JOB ITEM: The answer must be every line from the listing that holds the string "markets".

SUPPLIED DATA:

============

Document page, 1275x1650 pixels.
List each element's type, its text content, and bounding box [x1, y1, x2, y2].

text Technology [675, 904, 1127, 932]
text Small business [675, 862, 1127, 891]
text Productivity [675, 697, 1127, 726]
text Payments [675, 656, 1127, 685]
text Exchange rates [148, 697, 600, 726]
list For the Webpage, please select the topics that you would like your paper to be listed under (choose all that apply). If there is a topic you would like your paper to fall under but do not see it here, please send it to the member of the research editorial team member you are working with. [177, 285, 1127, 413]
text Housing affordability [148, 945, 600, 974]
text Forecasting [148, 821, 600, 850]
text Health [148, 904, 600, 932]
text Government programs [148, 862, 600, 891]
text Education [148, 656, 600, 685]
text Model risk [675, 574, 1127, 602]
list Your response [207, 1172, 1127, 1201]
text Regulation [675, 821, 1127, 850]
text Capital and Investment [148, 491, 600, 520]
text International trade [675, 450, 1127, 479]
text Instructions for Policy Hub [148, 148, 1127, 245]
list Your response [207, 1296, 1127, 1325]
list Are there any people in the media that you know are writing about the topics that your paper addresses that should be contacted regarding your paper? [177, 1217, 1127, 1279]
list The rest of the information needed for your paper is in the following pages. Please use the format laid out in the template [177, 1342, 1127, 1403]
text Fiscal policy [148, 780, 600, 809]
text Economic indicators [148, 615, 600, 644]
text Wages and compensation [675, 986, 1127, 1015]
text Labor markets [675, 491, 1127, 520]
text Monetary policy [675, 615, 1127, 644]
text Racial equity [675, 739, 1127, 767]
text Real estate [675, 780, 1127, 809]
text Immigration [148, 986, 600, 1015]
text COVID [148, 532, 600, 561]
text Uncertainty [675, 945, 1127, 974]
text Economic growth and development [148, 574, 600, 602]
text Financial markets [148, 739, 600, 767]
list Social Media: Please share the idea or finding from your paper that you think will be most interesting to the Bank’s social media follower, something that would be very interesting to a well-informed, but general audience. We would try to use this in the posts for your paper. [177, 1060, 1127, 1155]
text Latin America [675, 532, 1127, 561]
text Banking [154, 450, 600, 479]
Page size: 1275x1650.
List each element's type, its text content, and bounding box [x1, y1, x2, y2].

============

SOLVED EXERCISE:
text Labor markets [675, 491, 1127, 520]
text Financial markets [148, 739, 600, 767]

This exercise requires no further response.